Stephanie Nicole Tucker: I think it is very important to pass down the Polish traditions and values to further generations. Being born in the United States, there is a different culture surrounding you, and to be able to reco-gnize two customs is great. It gives the opportunity to choose what you like most from each. Even though I wasn’t born in Poland, I have a large family there and I want to know the background, where my parents and grandparents came from.
For many young people like me, it is good to experience traditions that have been passed down for many generations back in history. Even though a person doesn’t choose to follow a specific idea in their future, at least it keeps them open-minded and a different perspective. The way holidays are celebrated in the Polish tradition is beautiful. I am very proud to come from a Polish family.

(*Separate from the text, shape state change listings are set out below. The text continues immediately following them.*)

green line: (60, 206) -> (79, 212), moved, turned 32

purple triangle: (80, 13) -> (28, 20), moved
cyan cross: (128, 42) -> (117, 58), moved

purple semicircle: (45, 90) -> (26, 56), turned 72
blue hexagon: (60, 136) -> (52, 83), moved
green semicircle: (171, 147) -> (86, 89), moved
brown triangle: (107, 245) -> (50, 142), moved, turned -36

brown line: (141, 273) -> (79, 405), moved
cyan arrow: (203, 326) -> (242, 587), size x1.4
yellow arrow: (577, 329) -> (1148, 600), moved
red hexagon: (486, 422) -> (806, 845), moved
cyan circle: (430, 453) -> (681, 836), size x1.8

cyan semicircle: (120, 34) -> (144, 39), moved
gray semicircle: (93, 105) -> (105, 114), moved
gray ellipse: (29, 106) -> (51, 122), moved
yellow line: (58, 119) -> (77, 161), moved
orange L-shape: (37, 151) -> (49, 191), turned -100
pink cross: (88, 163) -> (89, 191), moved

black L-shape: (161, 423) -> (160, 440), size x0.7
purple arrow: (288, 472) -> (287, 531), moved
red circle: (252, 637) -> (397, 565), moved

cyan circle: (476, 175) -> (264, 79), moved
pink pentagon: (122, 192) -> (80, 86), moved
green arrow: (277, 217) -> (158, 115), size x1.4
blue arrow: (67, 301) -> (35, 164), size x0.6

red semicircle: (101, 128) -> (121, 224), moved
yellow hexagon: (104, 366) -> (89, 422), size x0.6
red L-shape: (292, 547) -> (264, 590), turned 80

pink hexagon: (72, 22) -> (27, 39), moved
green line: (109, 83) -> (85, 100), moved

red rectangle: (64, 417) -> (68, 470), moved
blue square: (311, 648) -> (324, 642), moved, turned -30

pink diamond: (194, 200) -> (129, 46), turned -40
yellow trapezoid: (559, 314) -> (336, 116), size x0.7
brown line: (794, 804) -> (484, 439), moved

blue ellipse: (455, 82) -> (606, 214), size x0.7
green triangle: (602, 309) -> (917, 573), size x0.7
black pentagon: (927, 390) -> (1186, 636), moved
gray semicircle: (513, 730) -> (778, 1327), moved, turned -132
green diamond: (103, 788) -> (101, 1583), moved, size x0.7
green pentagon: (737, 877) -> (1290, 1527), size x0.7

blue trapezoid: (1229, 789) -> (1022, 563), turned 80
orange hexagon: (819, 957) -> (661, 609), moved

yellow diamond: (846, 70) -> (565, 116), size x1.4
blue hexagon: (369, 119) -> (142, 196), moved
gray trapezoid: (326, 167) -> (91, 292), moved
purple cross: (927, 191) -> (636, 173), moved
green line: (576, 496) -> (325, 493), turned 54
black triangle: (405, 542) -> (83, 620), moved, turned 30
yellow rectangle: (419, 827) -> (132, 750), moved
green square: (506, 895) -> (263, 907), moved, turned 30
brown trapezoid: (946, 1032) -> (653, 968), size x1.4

Basia (Staszel) Emano: For me, as a native of Poland, it is critical to keep the traditions for my children, so they know their roots. Even though my husband is Catholic, his family is not (even though Philippines are mostly Catholic). His family spends Sunday celebrating their own traditions and we, as a family, honor that. But God is important in our lives and the children look forward to that time (Easter). They know about the Easter bunny, but they know that Jesus died and was resurrected on that day and that is more important to them. It is for this reason that the Polish traditions are important in our home. And we are proud of that. My husband celebrates that tradition with us too.
Margaret Zapalski: Maintaining one’s culture and traditions gives each of us a sense of place in this world—it’s what makes each of us unique and at the same time demonstrates a sense of belonging to a group, a collective identity. Because of Poland’s history in the last 200 years, and particularly our role in the world, specifically in the U.S., I am a strong believer that Poles MUST maintain our traditions, promote our culture and share our history so that others learn what a strong, beautiful and vital people we are.
Time is passing and many of old Easter traditions have been forgotten. But, it is very important that Polish hospitality and the Easter tradition of sharing and spending time with the families have survived. It is reborn with each new generation, very often in different forms, but has never changed in essence.